Task to carry out:
A verbatim copy of the whole listing is what is needed.

Extracted material:
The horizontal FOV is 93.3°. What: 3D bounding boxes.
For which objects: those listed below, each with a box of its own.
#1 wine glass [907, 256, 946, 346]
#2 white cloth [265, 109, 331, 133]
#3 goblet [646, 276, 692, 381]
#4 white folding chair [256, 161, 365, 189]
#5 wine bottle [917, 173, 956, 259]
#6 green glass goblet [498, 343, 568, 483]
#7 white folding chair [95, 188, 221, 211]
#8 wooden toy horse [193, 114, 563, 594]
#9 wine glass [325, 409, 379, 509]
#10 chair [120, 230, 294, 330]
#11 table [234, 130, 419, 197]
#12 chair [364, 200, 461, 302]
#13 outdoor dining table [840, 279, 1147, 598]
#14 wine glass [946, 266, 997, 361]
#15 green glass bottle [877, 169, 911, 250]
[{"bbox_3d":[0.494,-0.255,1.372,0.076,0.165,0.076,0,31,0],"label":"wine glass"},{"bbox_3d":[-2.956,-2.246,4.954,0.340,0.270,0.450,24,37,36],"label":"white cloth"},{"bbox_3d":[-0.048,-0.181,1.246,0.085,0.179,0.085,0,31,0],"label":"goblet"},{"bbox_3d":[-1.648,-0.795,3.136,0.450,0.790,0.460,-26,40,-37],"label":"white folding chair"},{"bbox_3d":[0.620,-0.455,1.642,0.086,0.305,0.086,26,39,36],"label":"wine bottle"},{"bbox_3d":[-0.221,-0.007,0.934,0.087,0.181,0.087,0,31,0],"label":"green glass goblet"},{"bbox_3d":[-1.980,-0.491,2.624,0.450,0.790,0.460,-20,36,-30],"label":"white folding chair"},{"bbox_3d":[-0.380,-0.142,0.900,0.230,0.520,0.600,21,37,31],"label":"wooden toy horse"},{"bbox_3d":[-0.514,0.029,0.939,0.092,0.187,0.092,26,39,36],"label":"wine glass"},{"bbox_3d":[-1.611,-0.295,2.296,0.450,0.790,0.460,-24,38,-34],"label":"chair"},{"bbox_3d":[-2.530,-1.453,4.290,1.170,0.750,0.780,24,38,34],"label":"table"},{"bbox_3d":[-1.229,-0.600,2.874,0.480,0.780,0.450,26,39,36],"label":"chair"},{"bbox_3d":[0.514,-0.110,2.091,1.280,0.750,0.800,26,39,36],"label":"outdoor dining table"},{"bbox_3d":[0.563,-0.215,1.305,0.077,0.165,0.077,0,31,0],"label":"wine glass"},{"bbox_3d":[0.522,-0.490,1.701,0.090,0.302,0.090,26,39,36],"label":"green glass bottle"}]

Worked solution:
The horizontal FOV is 93.3°. What: 3D bounding boxes.
For which objects: those listed below, each with a box of its own.
#1 wine glass [907, 256, 946, 346]
#2 white cloth [265, 109, 331, 133]
#3 goblet [646, 276, 692, 381]
#4 white folding chair [256, 161, 365, 189]
#5 wine bottle [917, 173, 956, 259]
#6 green glass goblet [498, 343, 568, 483]
#7 white folding chair [95, 188, 221, 211]
#8 wooden toy horse [193, 114, 563, 594]
#9 wine glass [325, 409, 379, 509]
#10 chair [120, 230, 294, 330]
#11 table [234, 130, 419, 197]
#12 chair [364, 200, 461, 302]
#13 outdoor dining table [840, 279, 1147, 598]
#14 wine glass [946, 266, 997, 361]
#15 green glass bottle [877, 169, 911, 250]
[{"bbox_3d":[0.494,-0.255,1.372,0.076,0.165,0.076,0,31,0],"label":"wine glass"},{"bbox_3d":[-2.956,-2.246,4.954,0.340,0.270,0.450,24,37,36],"label":"white cloth"},{"bbox_3d":[-0.048,-0.181,1.246,0.085,0.179,0.085,0,31,0],"label":"goblet"},{"bbox_3d":[-1.648,-0.795,3.136,0.450,0.790,0.460,-26,40,-37],"label":"white folding chair"},{"bbox_3d":[0.620,-0.455,1.642,0.086,0.305,0.086,26,39,36],"label":"wine bottle"},{"bbox_3d":[-0.221,-0.007,0.934,0.087,0.181,0.087,0,31,0],"label":"green glass goblet"},{"bbox_3d":[-1.980,-0.491,2.624,0.450,0.790,0.460,-20,36,-30],"label":"white folding chair"},{"bbox_3d":[-0.380,-0.142,0.900,0.230,0.520,0.600,21,37,31],"label":"wooden toy horse"},{"bbox_3d":[-0.514,0.029,0.939,0.092,0.187,0.092,26,39,36],"label":"wine glass"},{"bbox_3d":[-1.611,-0.295,2.296,0.450,0.790,0.460,-24,38,-34],"label":"chair"},{"bbox_3d":[-2.530,-1.453,4.290,1.170,0.750,0.780,24,38,34],"label":"table"},{"bbox_3d":[-1.229,-0.600,2.874,0.480,0.780,0.450,26,39,36],"label":"chair"},{"bbox_3d":[0.514,-0.110,2.091,1.280,0.750,0.800,26,39,36],"label":"outdoor dining table"},{"bbox_3d":[0.563,-0.215,1.305,0.077,0.165,0.077,0,31,0],"label":"wine glass"},{"bbox_3d":[0.522,-0.490,1.701,0.090,0.302,0.090,26,39,36],"label":"green glass bottle"}]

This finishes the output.